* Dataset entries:

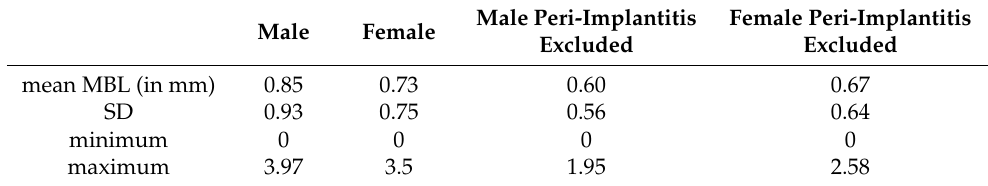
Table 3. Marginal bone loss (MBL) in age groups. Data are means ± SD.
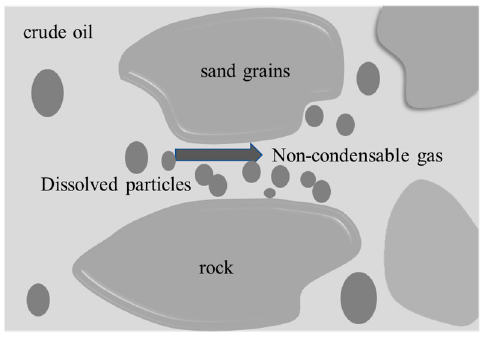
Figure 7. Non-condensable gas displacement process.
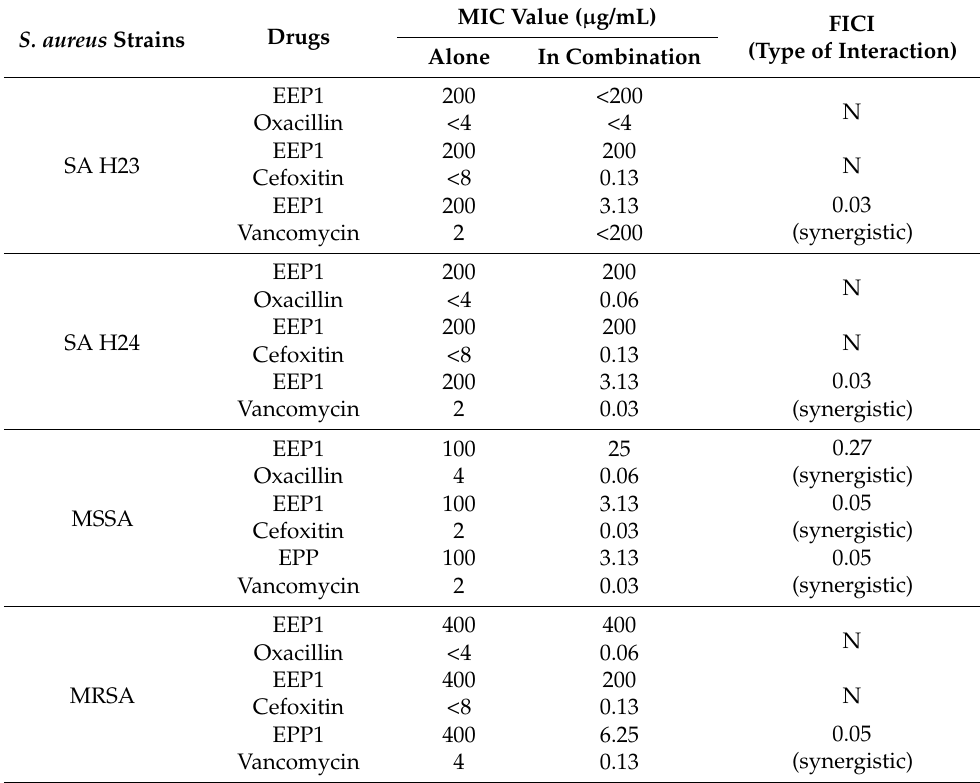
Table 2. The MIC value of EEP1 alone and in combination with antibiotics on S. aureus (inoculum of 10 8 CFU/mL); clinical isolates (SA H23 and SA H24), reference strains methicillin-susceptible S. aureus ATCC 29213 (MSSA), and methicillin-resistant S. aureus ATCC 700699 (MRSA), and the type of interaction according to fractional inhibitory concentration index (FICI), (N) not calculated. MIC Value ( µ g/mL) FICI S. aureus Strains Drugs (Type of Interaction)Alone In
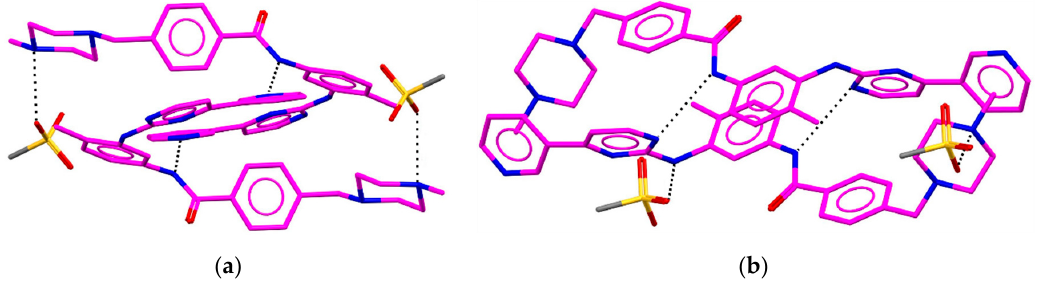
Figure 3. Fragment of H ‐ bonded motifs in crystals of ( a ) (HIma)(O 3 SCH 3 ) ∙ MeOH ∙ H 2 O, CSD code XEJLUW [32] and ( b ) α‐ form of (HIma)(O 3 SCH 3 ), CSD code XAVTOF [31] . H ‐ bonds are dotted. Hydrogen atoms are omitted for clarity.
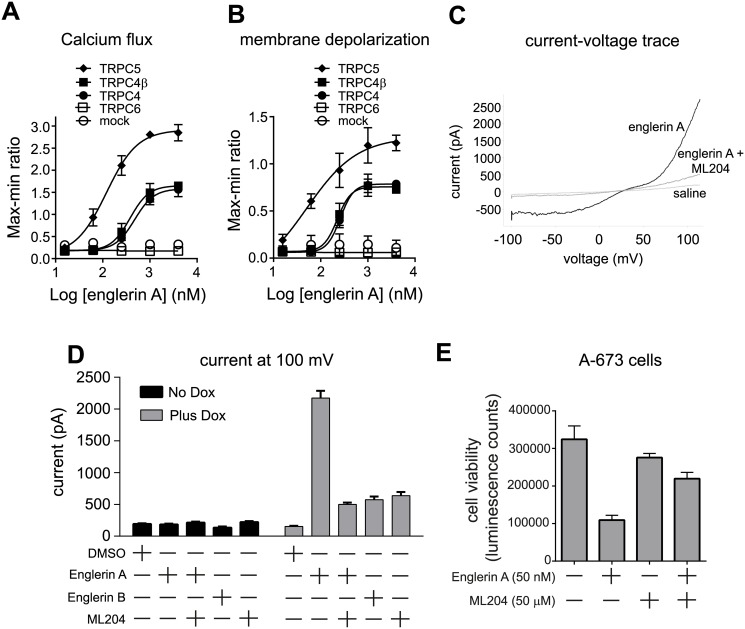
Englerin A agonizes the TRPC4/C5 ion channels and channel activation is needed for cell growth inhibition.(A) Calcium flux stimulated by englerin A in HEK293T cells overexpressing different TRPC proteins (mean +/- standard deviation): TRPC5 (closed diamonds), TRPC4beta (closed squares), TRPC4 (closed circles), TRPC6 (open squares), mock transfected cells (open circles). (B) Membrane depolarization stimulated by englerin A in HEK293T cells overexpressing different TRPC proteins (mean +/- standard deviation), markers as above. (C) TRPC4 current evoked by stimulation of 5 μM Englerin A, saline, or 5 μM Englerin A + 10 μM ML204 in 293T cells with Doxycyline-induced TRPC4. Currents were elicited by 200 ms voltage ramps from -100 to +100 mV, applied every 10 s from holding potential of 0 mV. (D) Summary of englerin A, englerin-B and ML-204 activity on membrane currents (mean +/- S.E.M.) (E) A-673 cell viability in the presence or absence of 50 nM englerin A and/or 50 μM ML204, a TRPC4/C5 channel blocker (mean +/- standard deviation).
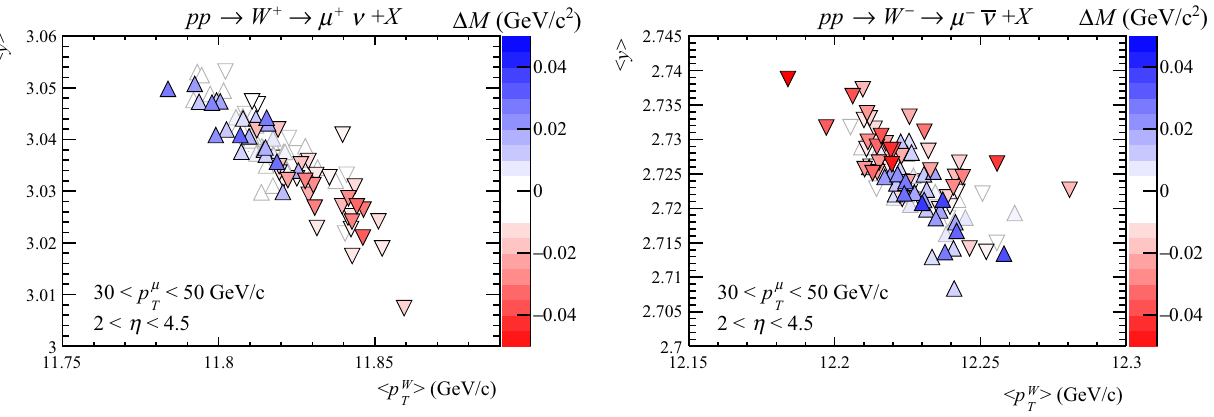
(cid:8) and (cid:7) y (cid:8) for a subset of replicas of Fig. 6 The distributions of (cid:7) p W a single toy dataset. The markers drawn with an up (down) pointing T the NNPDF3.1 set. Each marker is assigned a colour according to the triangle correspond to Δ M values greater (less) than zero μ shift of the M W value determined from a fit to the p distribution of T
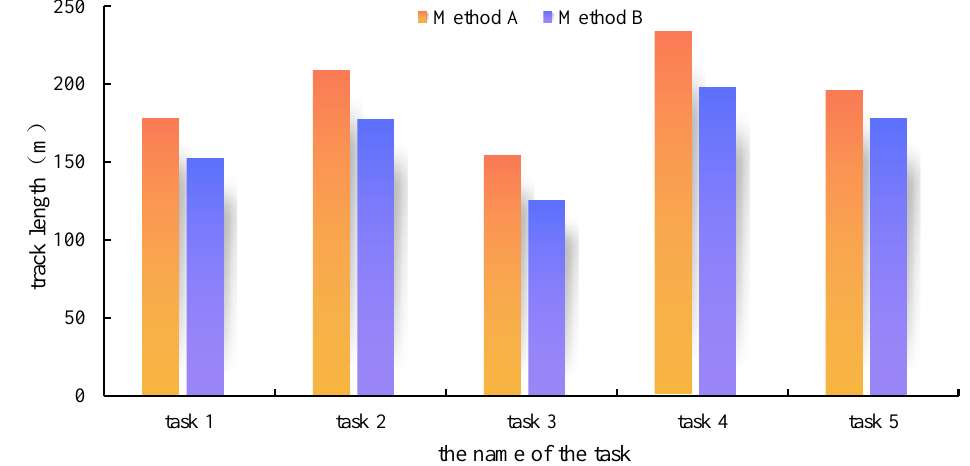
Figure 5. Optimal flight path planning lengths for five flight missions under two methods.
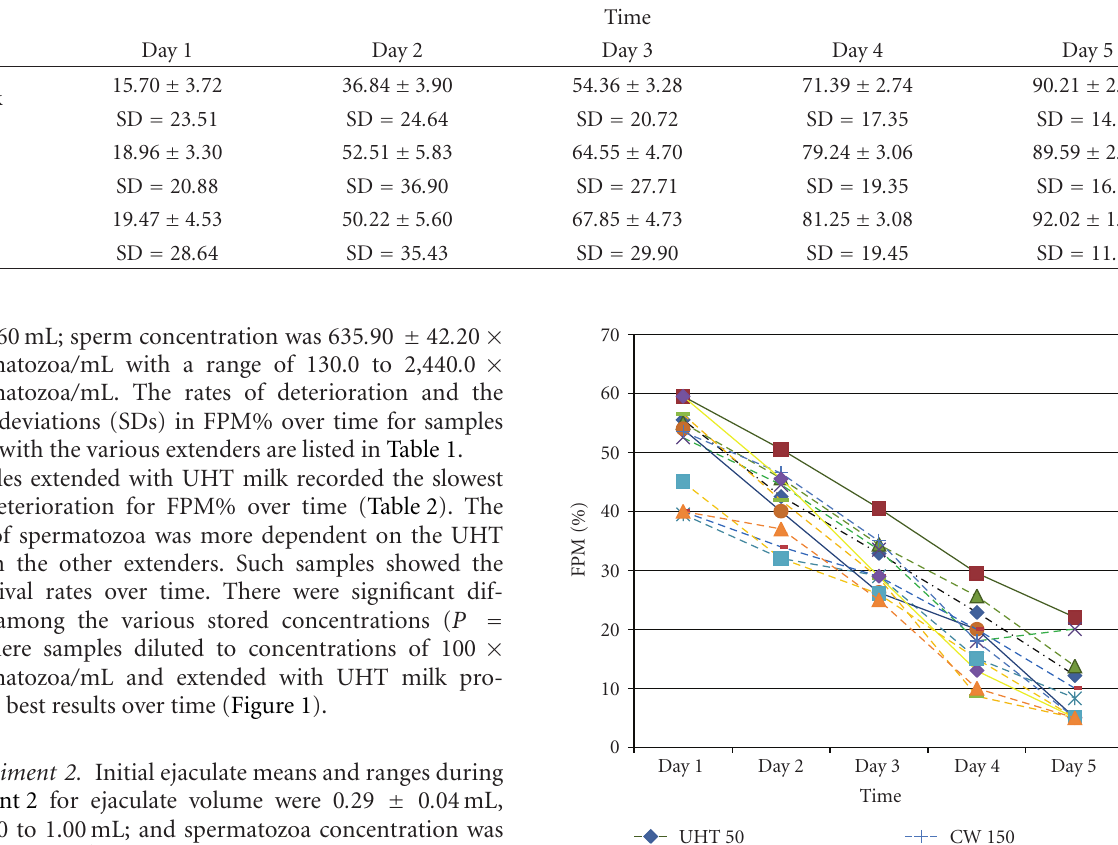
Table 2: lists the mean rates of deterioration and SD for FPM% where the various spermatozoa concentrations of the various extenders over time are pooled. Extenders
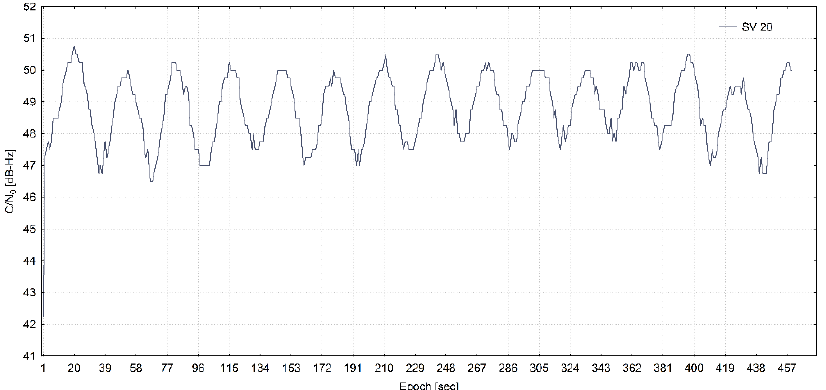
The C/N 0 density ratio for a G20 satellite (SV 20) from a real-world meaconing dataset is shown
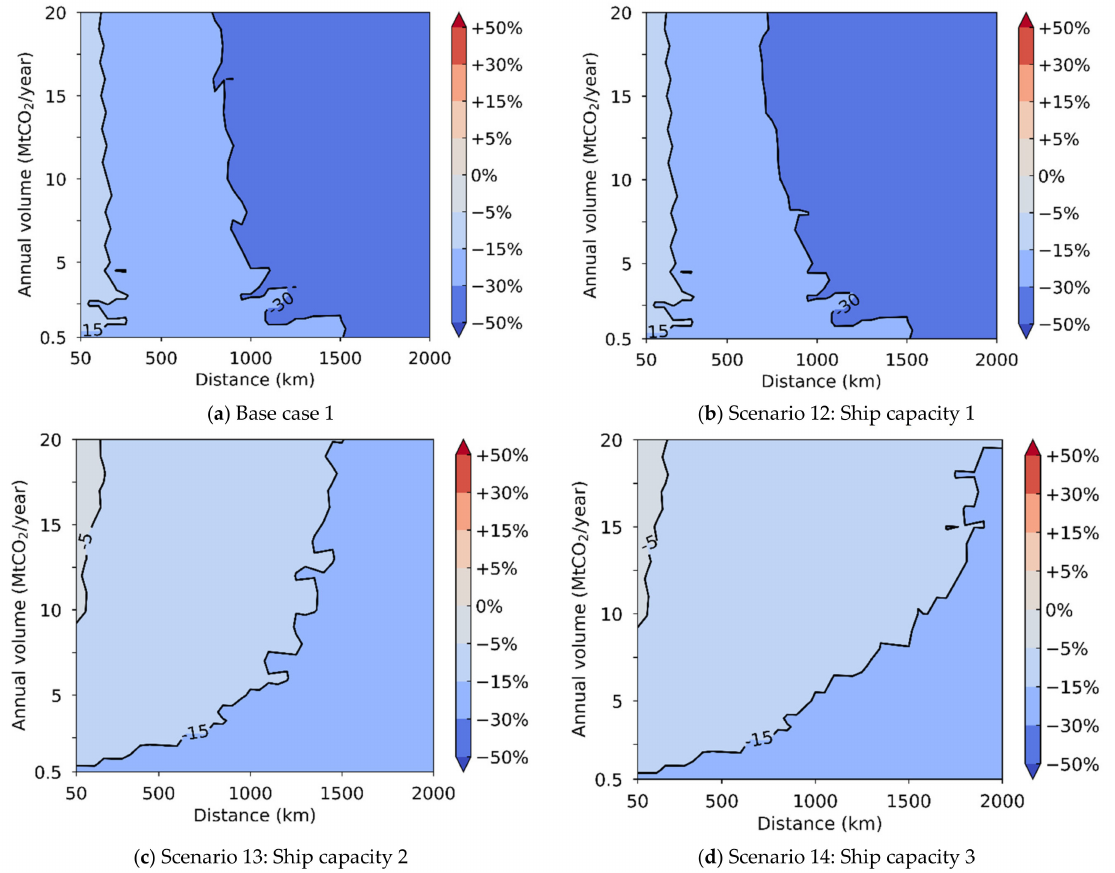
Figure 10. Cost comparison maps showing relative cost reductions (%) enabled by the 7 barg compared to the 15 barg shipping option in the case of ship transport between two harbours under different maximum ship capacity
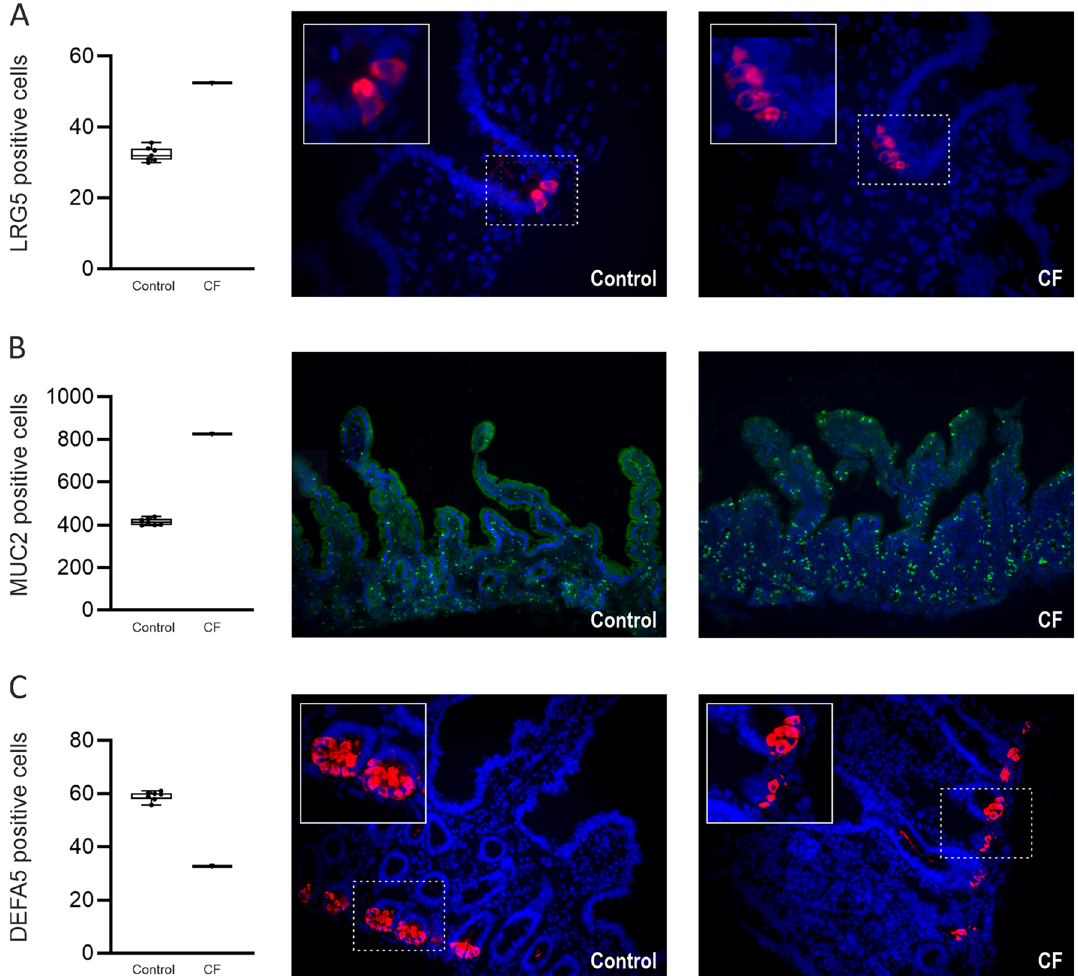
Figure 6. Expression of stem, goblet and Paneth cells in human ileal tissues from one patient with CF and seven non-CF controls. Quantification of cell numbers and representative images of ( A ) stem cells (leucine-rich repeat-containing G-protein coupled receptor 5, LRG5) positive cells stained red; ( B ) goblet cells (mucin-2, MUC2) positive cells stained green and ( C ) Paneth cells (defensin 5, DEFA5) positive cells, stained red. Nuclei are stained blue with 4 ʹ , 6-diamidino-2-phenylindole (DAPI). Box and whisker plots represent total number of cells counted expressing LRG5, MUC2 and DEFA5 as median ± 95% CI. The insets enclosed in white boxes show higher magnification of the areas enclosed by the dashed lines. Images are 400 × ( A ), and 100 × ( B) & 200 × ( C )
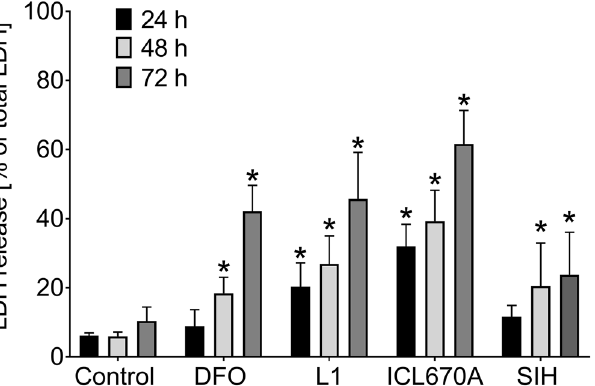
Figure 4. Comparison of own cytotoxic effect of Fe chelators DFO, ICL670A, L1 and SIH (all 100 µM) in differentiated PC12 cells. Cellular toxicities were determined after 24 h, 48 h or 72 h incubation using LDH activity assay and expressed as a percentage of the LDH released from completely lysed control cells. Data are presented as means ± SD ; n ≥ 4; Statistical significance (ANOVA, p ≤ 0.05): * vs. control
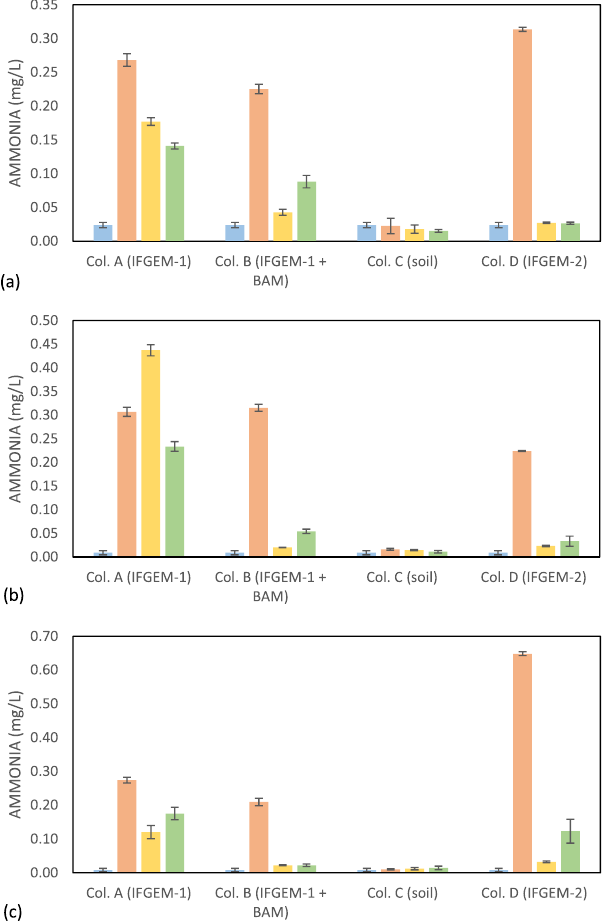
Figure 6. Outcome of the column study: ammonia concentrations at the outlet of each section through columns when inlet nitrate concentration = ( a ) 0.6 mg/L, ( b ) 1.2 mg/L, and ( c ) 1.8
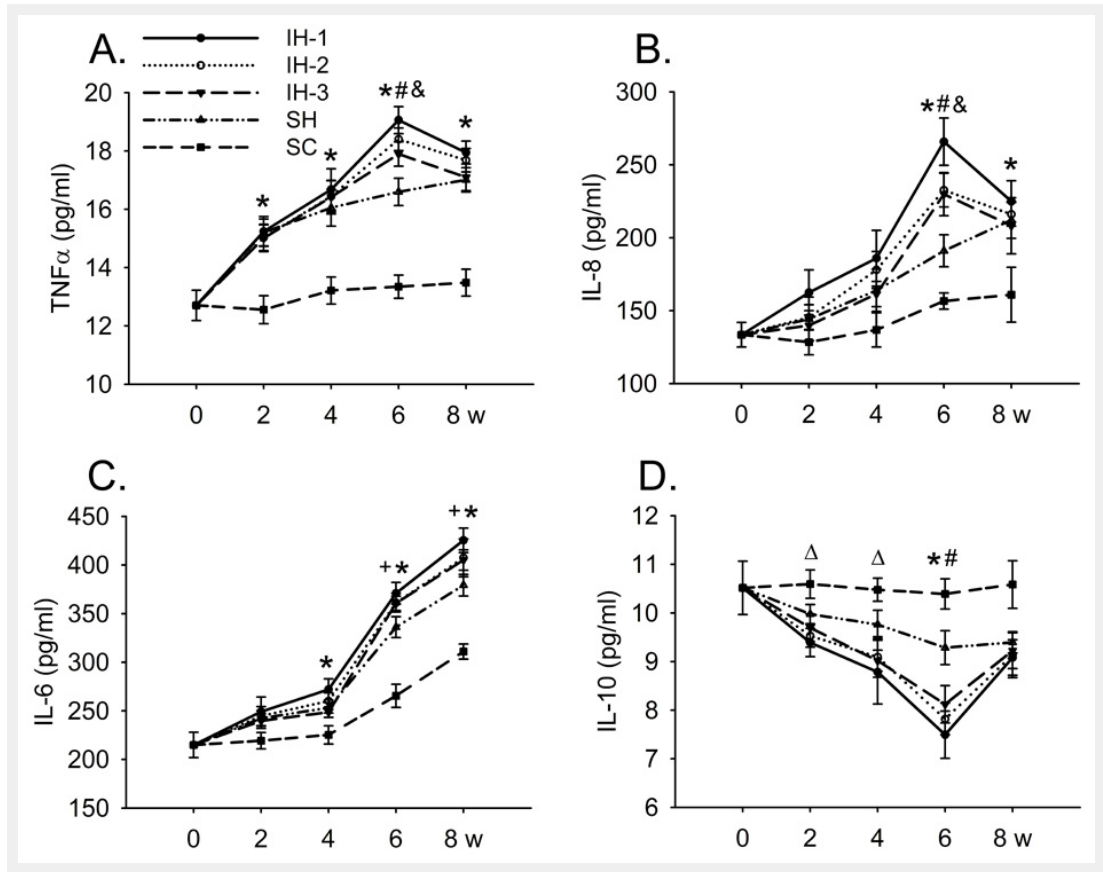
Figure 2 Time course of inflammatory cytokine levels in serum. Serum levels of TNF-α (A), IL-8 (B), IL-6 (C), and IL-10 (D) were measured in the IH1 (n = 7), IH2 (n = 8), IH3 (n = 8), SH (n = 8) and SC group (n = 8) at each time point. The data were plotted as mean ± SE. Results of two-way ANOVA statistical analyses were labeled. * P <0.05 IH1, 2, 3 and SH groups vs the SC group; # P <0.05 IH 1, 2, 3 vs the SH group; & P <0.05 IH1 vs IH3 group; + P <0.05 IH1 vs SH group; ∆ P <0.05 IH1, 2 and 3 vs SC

* EXERCISE AIM:
Word for word, restate the lines above from the first through the one that contains "Figure 7. Non-condensable", and exclude all pictures.

* WRITTEN RESPONSE:
Table 3. Marginal bone loss (MBL) in age groups. Data are means ± SD.
Figure 7. Non-condensable gas displacement process.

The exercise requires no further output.